しかしながら、俺はぼんやりとこう考えていた。「このアル中寸前の人格破綻者でも、一応は結婚して、子供も二人作っている。たぶん、普通に生きていれば、そのように結婚できるようなものなのだろう。そうだ、俺は平凡に生きよう。大学を出て、大きな会社に勤めて、この父のように自分で会社を始めようなどと思うまい」などと。もっとも、そのころは自分の対人コミュニケーション能力の低さとか、自分がチビのままだとか、そんなこと想像だにしていなかったのだけれどもね。
それがまあ、ごらんの有様だよ、と。なんとなく普通に行くだろうと生きてきて、それなりの大学入ったまではよかったね。成功だね。俺がどこの大学行くかという話を知った、俺をきらいなやつが、わざわざ「おまえは人生の成功者だな! よかったな」などと憎々しげに言ってくるくらいだったからな。まあ、あいつの期待を裏切ってやって、俺はひそかによろこんでいるところもあるのだけれどもね。
まあ、なんだ、だからといって、なんだ。よくわからないが、どうも世間の方も、普通とか平凡という、かつてのそれがガラガラ音を立てて崩れてくれているようで、俺にとっては助かっているのかもしれない。いや、べつに誰が助けてくれるわけではないけれども。というか、小さいころの俺の不安そのままに、家が崩壊したのだけれどもね。
そんなわけで、なんというか、俺は「平凡社」を見るたびに、俺の生きられなかった「平凡」の人生を思う。
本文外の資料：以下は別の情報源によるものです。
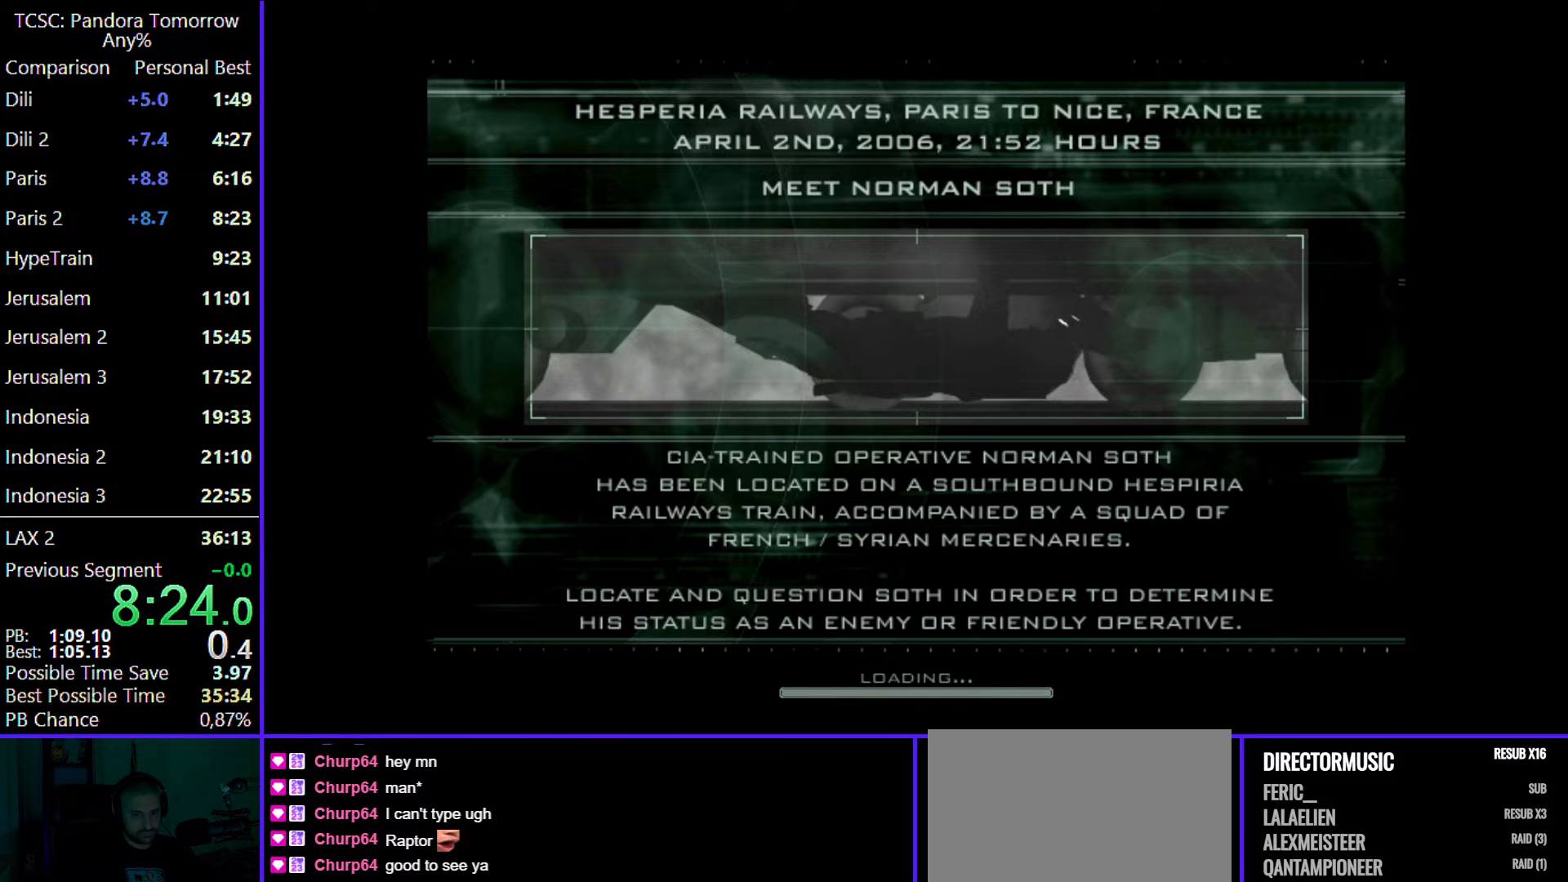
{"keys": ["w"], "mouse": [], "events": [[83, "mouse_left", "up"], [183, "w", "down"], [233, "mouse_left", "down"], [317, "mouse_left", "up"], [417, "mouse_left", "down"], [500, "mouse_left", "up"]]}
昭和のころ、おそらくは今よりは当たり前だったかもしれない「平凡」を。ただ、べつに、なんというか、だからといって、俺と同年代の人間が、普通に結婚して、普通に子供もいたりして、そんな現実は現実であって、日本が俺の人生ほど崩壊しているわけでもないようなんだけれどもね。
1914 下中弥三郎が自著の小百科事典「や、此は便利だ」の販売のため創立。